■ TASK DETAILS ■
Among the lines below, restate word for word only those from the line with "MRI of an extremity" through the line with "- gross tumour volume (mass): (x=90, y=39)–(x=178, y=127)", with both end lines kept.

■ PROVIDED DATA ■
┄┄┄┄┄┄┄┄┄┄

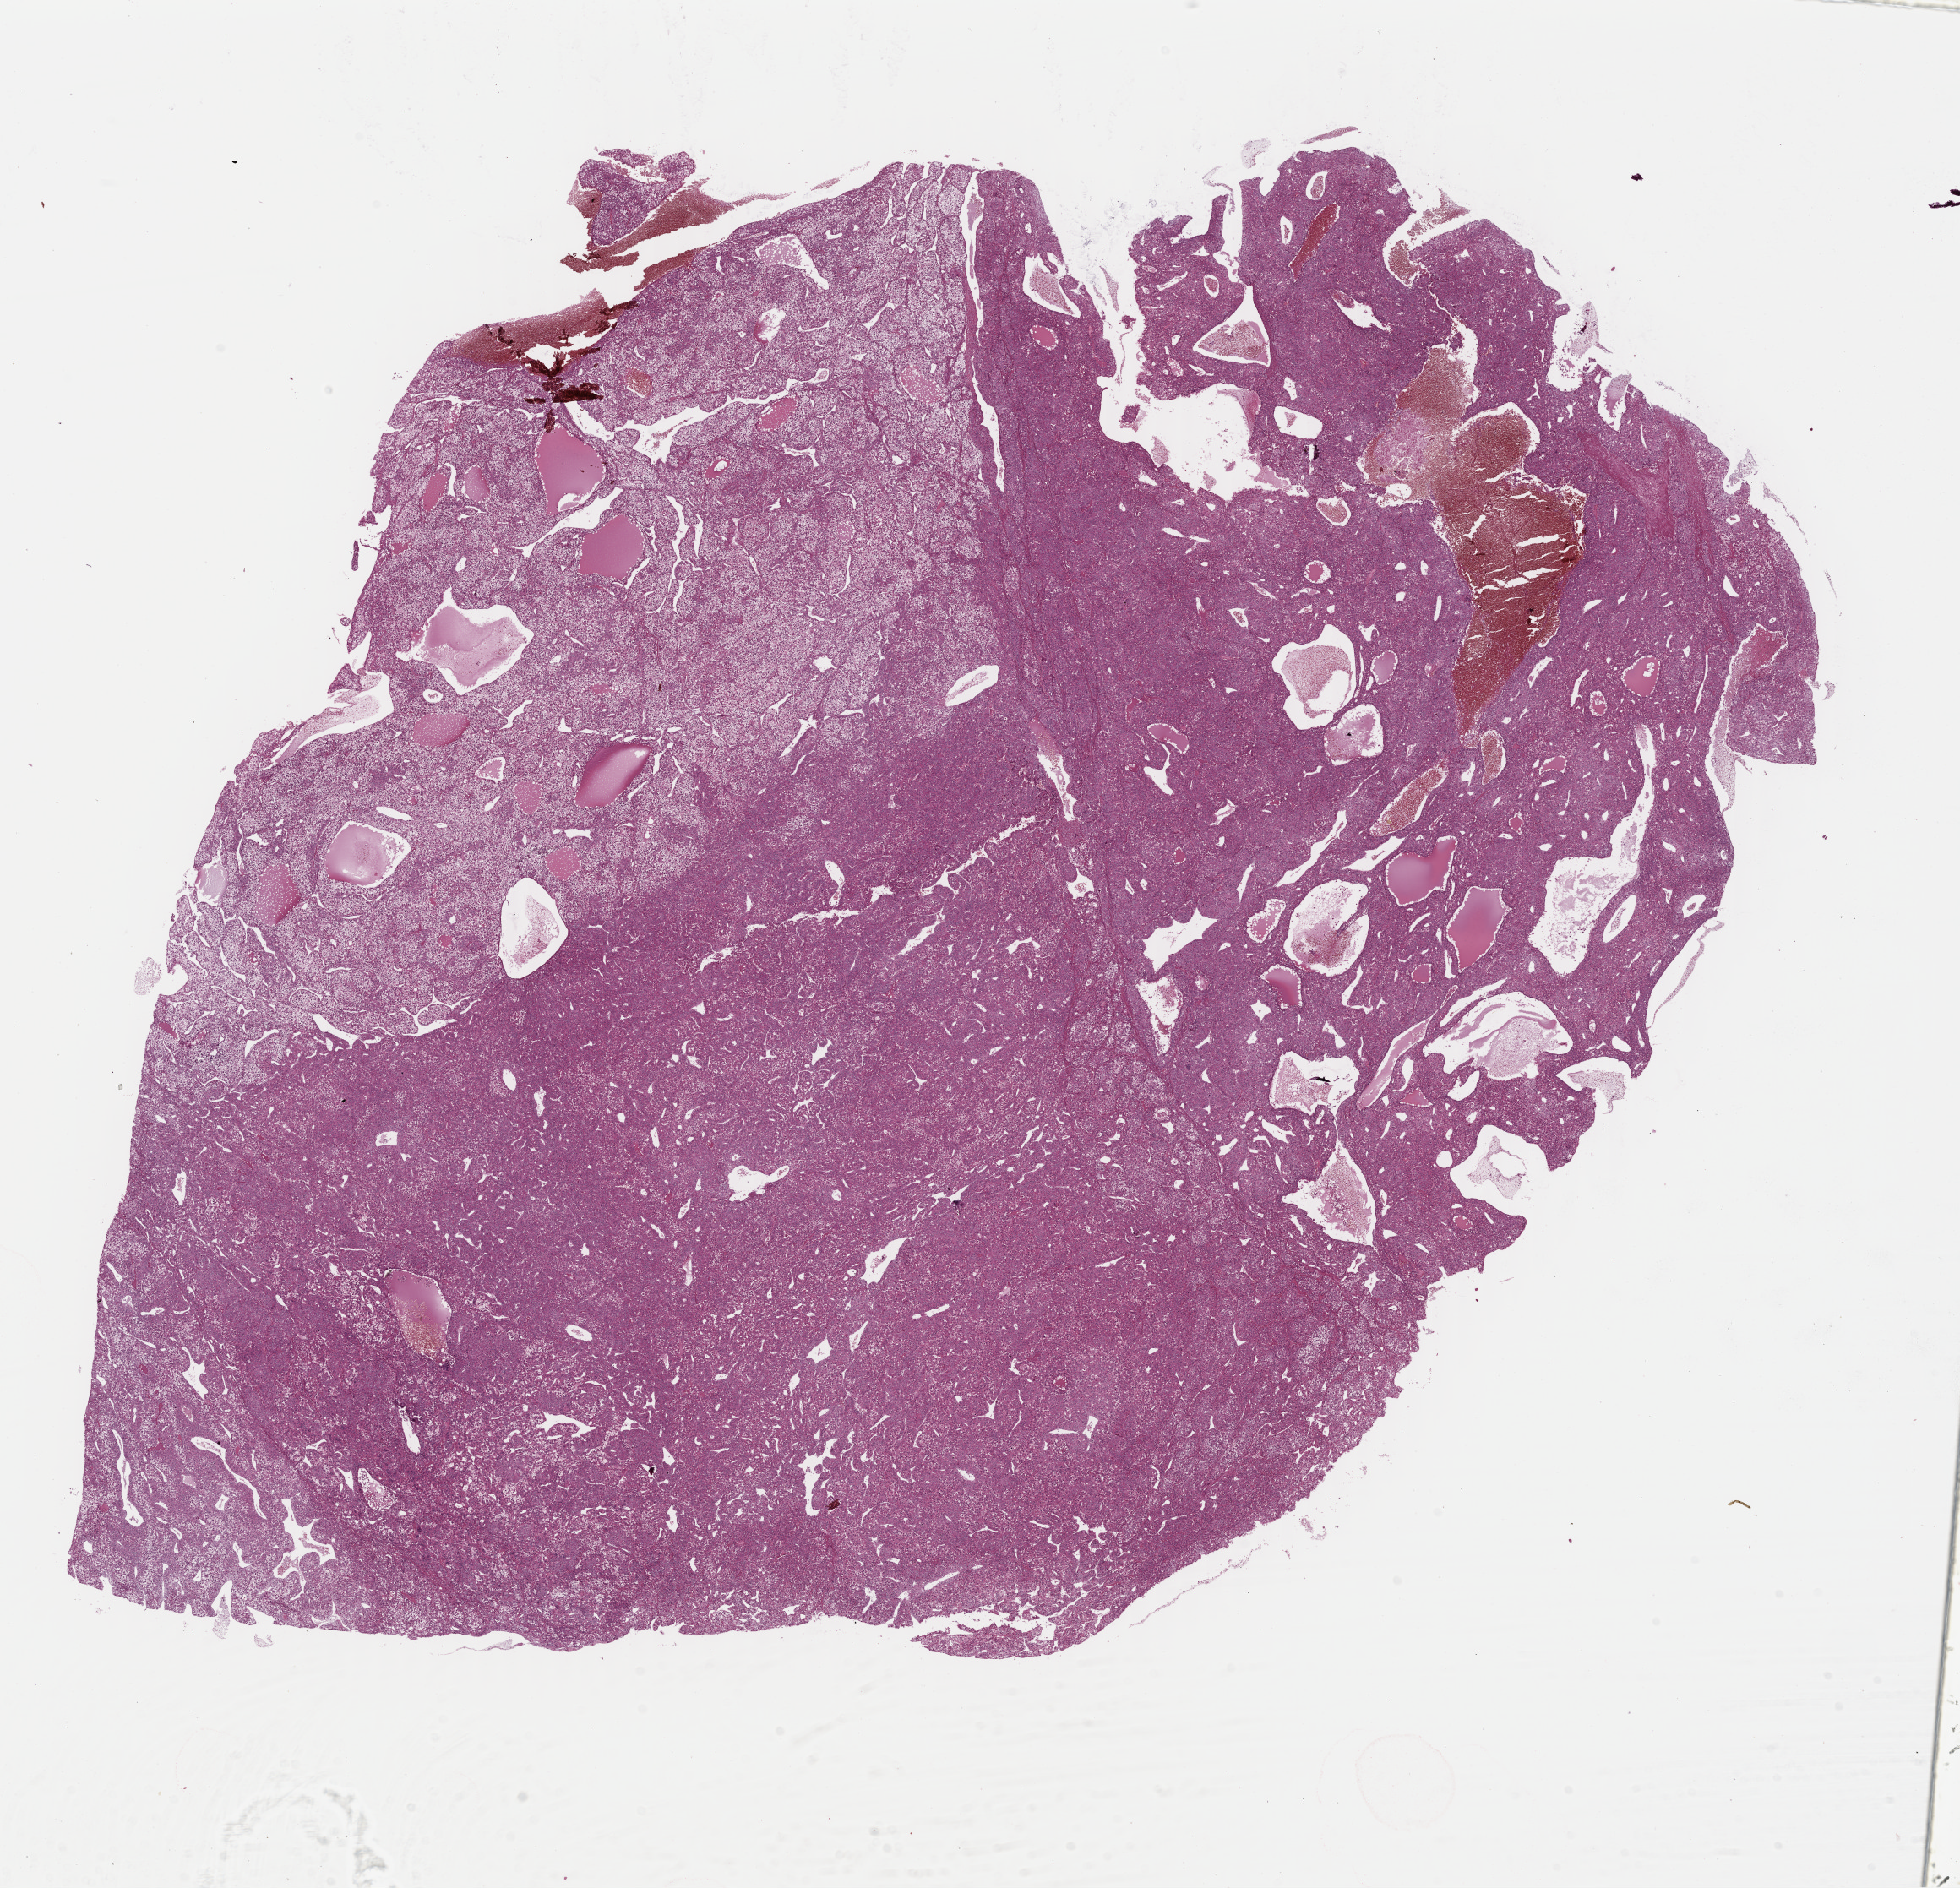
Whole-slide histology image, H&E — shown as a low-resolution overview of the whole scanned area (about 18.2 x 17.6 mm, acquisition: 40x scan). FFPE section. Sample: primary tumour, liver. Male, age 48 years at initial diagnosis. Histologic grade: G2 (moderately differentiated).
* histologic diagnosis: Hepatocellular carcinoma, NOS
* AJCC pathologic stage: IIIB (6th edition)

┄┄┄┄┄┄┄┄┄┄

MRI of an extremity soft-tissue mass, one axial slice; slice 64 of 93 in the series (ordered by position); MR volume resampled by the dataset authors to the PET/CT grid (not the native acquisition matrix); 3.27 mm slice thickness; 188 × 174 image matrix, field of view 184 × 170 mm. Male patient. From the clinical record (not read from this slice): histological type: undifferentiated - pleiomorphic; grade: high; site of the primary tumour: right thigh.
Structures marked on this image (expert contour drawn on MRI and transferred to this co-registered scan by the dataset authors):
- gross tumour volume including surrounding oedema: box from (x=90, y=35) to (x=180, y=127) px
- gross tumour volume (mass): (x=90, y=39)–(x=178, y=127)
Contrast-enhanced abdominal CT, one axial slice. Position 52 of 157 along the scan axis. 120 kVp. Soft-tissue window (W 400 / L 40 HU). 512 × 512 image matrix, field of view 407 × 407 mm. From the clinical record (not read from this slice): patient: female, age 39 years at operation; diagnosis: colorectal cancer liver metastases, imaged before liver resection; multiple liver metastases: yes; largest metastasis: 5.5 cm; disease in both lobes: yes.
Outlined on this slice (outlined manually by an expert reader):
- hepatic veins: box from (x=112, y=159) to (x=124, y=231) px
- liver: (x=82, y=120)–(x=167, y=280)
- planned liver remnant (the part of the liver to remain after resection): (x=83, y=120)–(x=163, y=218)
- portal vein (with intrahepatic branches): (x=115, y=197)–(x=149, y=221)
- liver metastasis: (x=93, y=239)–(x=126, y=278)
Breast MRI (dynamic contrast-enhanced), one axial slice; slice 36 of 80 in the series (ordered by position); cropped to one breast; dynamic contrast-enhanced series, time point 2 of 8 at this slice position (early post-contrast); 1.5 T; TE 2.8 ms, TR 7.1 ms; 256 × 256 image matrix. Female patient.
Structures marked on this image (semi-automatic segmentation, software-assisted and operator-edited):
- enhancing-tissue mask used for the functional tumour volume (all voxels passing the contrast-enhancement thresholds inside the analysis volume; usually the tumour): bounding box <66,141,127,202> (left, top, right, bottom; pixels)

┄┄┄┄┄┄┄┄┄┄

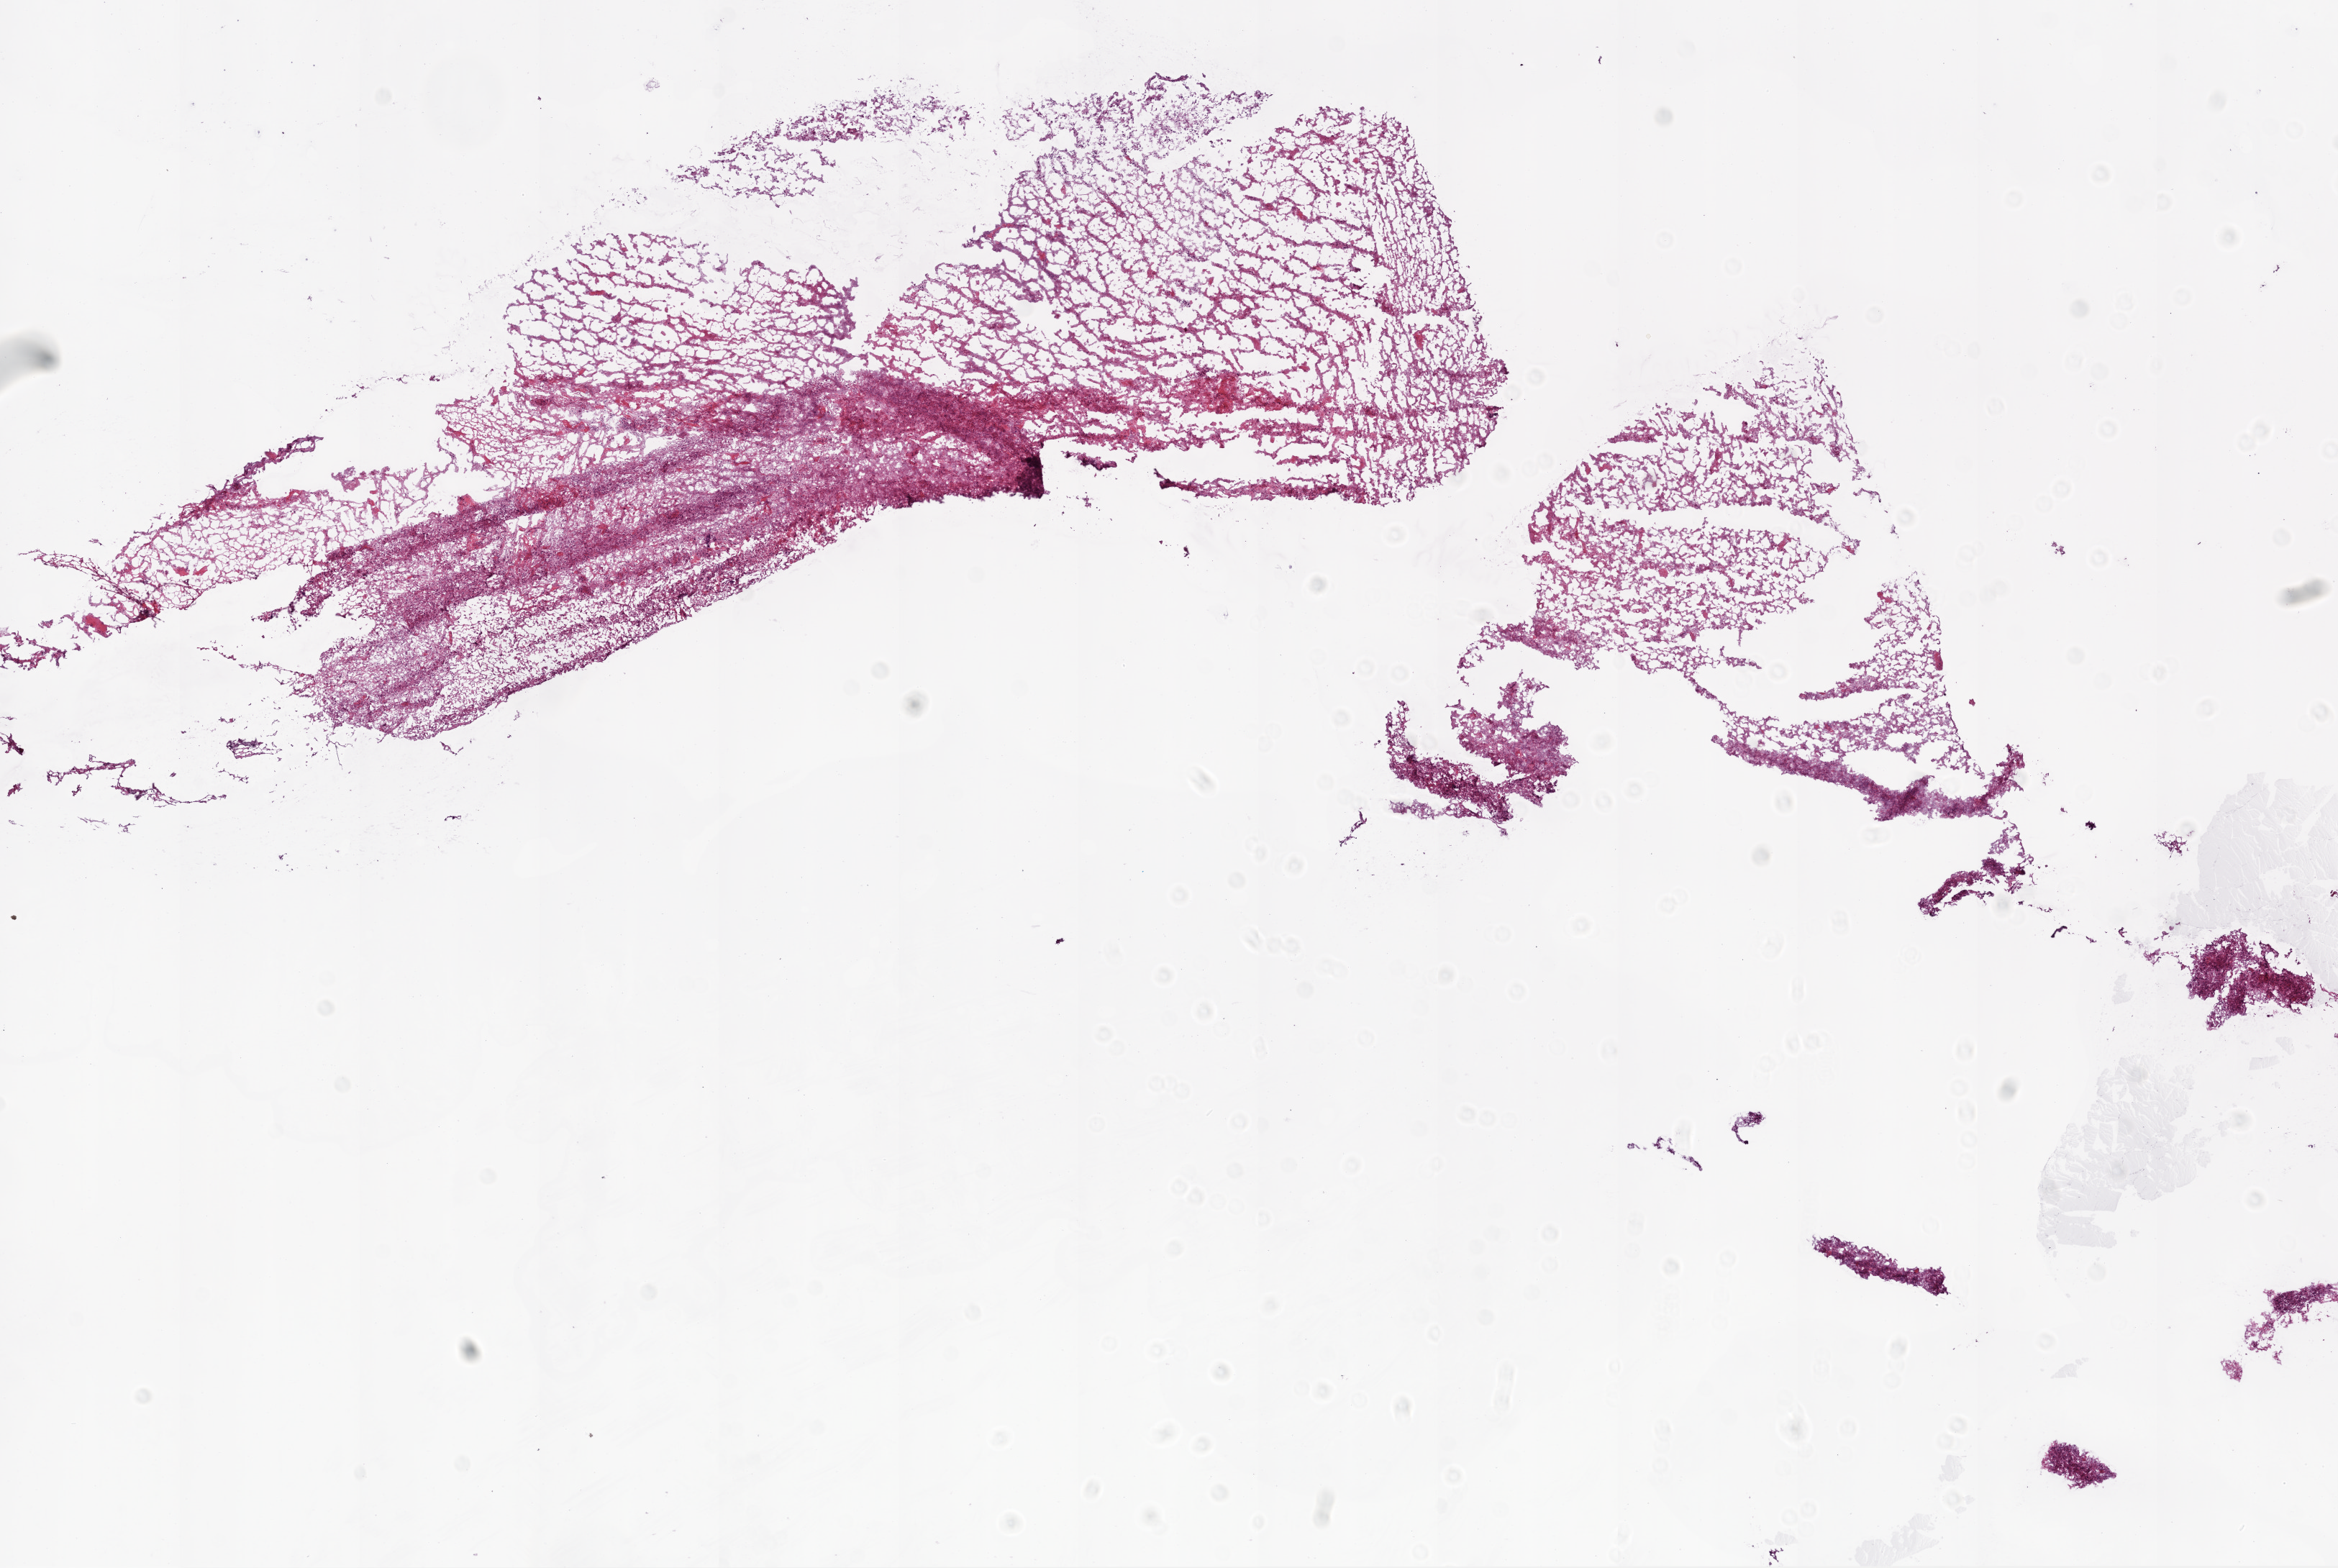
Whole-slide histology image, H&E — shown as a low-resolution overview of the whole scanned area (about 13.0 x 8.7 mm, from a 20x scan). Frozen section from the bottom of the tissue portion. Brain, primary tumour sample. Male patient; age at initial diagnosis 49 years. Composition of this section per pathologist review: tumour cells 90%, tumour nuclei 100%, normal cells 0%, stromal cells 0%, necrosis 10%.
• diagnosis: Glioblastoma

┄┄┄┄┄┄┄┄┄┄

■ EXPECTED OUTPUT ■
MRI of an extremity soft-tissue mass, one axial slice; slice 64 of 93 in the series (ordered by position); MR volume resampled by the dataset authors to the PET/CT grid (not the native acquisition matrix); 3.27 mm slice thickness; 188 × 174 image matrix, field of view 184 × 170 mm. Male patient. From the clinical record (not read from this slice): histological type: undifferentiated - pleiomorphic; grade: high; site of the primary tumour: right thigh.
Structures marked on this image (expert contour drawn on MRI and transferred to this co-registered scan by the dataset authors):
- gross tumour volume including surrounding oedema: box from (x=90, y=35) to (x=180, y=127) px
- gross tumour volume (mass): (x=90, y=39)–(x=178, y=127)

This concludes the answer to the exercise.